On my 63rd birthday, Sandra and I drove to Rockport, Massachusetts, where my mother grew up and I spent time as a child, in the summer’s, with my grandparents, William and Josephine McNamara. My grandfather was a longshoreman. He off loaded cargo from the fishing boats that arrived fully loaded into Rockport and Gloucester Harbors. He was very muscular and told me it was from offloading wooden barrels, upon his shoulders, from the boats all day. My grandmother was a housewife who also baked goods for a nearby grocery store. I feel amazed to have such vivid memories of being with them as a young child, watching Gunsmoke while sitting on my grandfather’s lap and being escorted downtown by my grandmother, with a destination of Tuck’s drugstore to be let loose in the candy section.

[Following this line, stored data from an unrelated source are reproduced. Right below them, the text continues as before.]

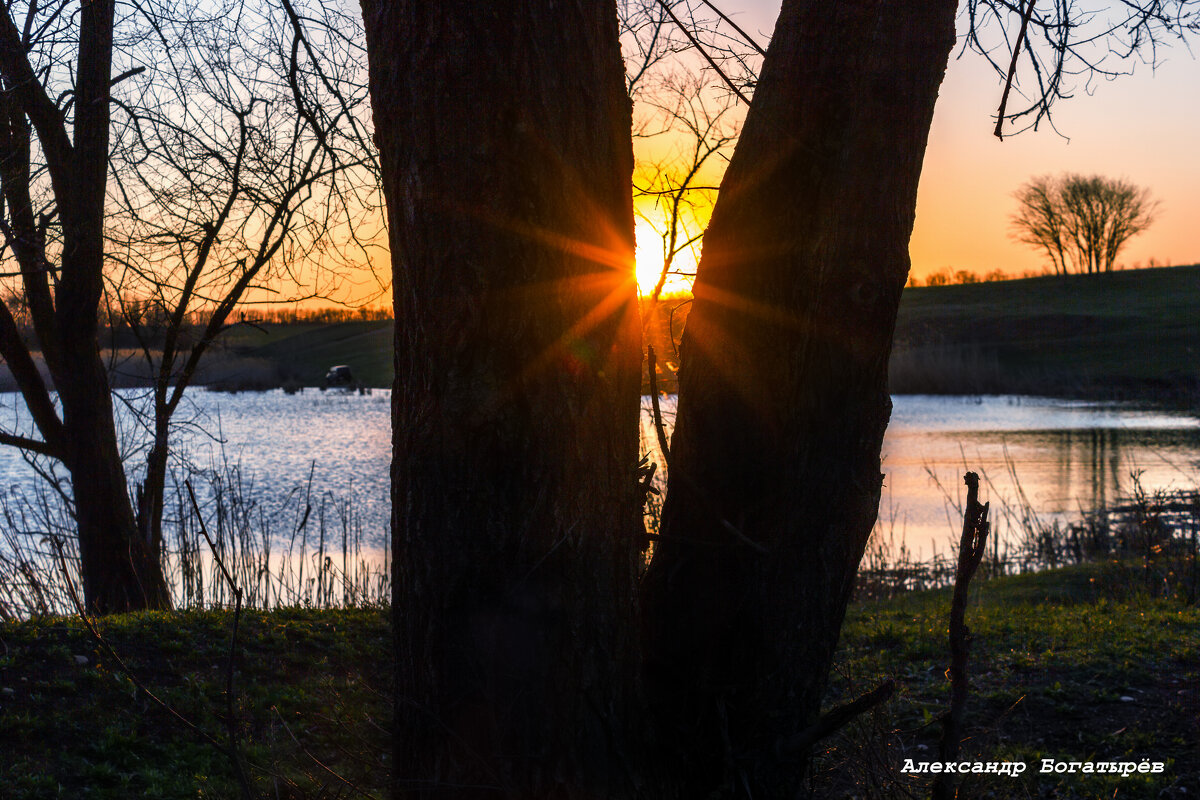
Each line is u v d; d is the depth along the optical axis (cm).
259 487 1689
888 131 282
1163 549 1006
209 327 747
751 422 298
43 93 657
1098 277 7669
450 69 225
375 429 2791
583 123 239
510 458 235
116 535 738
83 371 728
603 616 251
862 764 340
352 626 602
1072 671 572
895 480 1942
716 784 292
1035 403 4000
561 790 241
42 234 677
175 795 370
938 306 7169
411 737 252
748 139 304
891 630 692
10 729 401
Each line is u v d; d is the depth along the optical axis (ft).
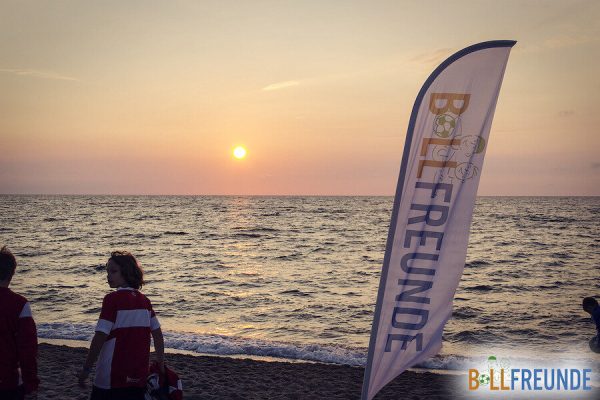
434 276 16.63
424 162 16.57
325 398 25.34
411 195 16.66
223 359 34.09
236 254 127.85
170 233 195.93
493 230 208.33
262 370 31.04
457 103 16.43
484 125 16.38
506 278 86.53
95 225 239.30
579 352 39.65
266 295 69.46
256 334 46.26
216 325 50.52
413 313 16.70
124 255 13.35
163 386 13.56
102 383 12.53
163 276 89.40
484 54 16.29
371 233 199.41
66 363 31.04
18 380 12.14
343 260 115.55
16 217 303.68
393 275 16.74
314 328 48.93
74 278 84.23
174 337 42.55
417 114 16.56
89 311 56.44
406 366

Now, I have so many memories but miss my grandparents love and guidance that made Rockport so special to me in the first place. They lie at rest in the Beach Grove Cemetery at the end of Pleasant Street, two streets from the home they built and raised their family in.

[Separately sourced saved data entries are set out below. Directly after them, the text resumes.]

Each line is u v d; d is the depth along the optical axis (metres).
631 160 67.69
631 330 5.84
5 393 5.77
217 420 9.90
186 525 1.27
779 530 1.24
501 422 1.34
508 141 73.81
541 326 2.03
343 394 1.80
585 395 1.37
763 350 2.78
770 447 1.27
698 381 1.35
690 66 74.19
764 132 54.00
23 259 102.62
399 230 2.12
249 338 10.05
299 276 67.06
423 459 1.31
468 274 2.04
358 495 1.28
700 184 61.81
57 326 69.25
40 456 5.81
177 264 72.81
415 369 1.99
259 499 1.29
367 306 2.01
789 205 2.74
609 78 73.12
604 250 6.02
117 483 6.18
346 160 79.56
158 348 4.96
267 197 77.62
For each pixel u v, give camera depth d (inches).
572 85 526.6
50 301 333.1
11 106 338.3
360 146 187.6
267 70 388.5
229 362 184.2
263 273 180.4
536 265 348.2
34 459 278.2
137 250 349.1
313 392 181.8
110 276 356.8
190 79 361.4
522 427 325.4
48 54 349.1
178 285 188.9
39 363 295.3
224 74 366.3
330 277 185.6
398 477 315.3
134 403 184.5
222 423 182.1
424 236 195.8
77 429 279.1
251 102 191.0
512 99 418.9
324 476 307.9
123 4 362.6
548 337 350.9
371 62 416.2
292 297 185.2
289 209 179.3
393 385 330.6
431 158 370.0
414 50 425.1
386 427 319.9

As Sandra and I arrived in Rockport, to my great surprise, suddenly a car passed us with two most familiar faces, my daughter and her boyfriend! I was excluded from planning this and very happy. We went to lunch, we drove them around to the more significant family landmarks and needing to be at work, they soon whisked themselves back north.
We brought our bikes and a saw, parked at the Rockport High School and pedelled to the cemetery. We pruned some arborvite bushes that were encapsulating William’s, Josephine’s and my uncle Richard’s headstone. From there we pretty much coasted downtown and to the parking lot across from Motif Number One. There was a cool southerly breeze making our visit very enjoyable. We pedaled around Bearskin Neck and past the Benjamin Tarr house, my 7th great grandfather. In Rockport my family roots go back as far as my paternal family goes back in York. Rockport has always felt like a second home to me.

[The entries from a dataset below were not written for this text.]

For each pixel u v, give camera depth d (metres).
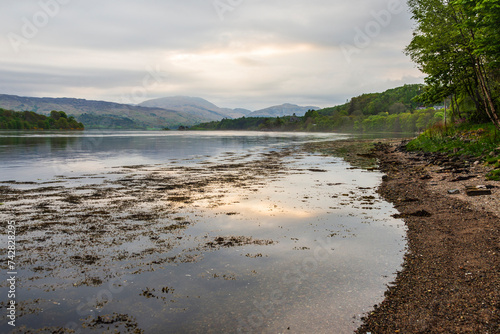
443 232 9.07
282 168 26.09
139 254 7.77
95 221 10.62
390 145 55.34
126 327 4.86
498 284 5.87
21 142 66.00
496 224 9.34
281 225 10.23
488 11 20.36
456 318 4.94
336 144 65.38
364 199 14.04
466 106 41.81
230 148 53.94
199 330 4.78
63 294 5.86
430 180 17.72
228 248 8.19
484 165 19.12
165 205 13.04
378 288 6.01
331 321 4.97
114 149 49.56
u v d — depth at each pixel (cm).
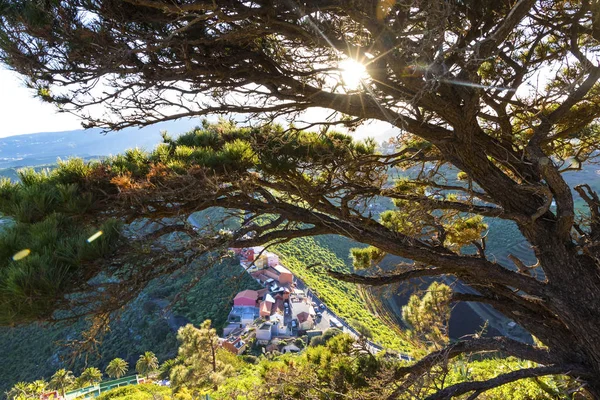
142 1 178
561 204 259
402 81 217
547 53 339
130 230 222
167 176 261
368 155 335
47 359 3256
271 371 335
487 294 349
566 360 279
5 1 200
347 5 196
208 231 249
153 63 239
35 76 216
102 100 247
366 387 305
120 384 2659
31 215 207
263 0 203
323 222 283
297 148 324
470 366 603
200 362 1820
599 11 244
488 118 309
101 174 258
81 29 201
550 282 279
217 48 248
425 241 341
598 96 317
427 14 192
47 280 156
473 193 284
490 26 238
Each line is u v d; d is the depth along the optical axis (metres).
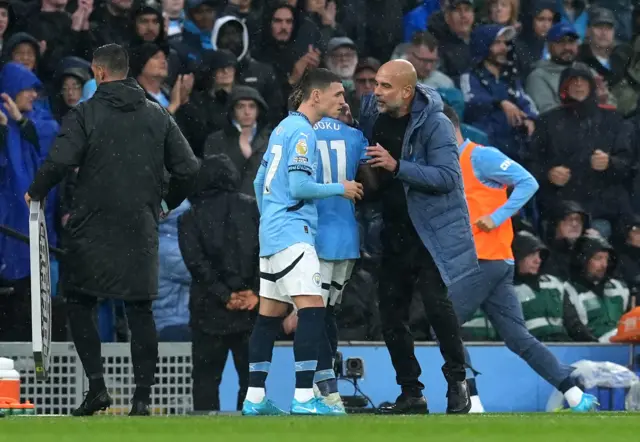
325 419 16.45
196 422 15.29
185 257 28.75
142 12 33.12
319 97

With bikes back on the car rack, we drove around Cape Anne and to our next destination, the Fisherman’s Memorial in Gloucester. My great grandfather, Edward McNamara is memorialized on one of the bronze plaques. He lost his life in 1910 when he fell off the deck of the Schooner M. Madeline. He is one of the 5368 souls lost at sea and memorialized here. My grandfather, William, was born in 1909, sharing only about 17 months of life with his father, Edward.With each year, I find family history more and more compelling. The more I learn, the more the unkown opens up.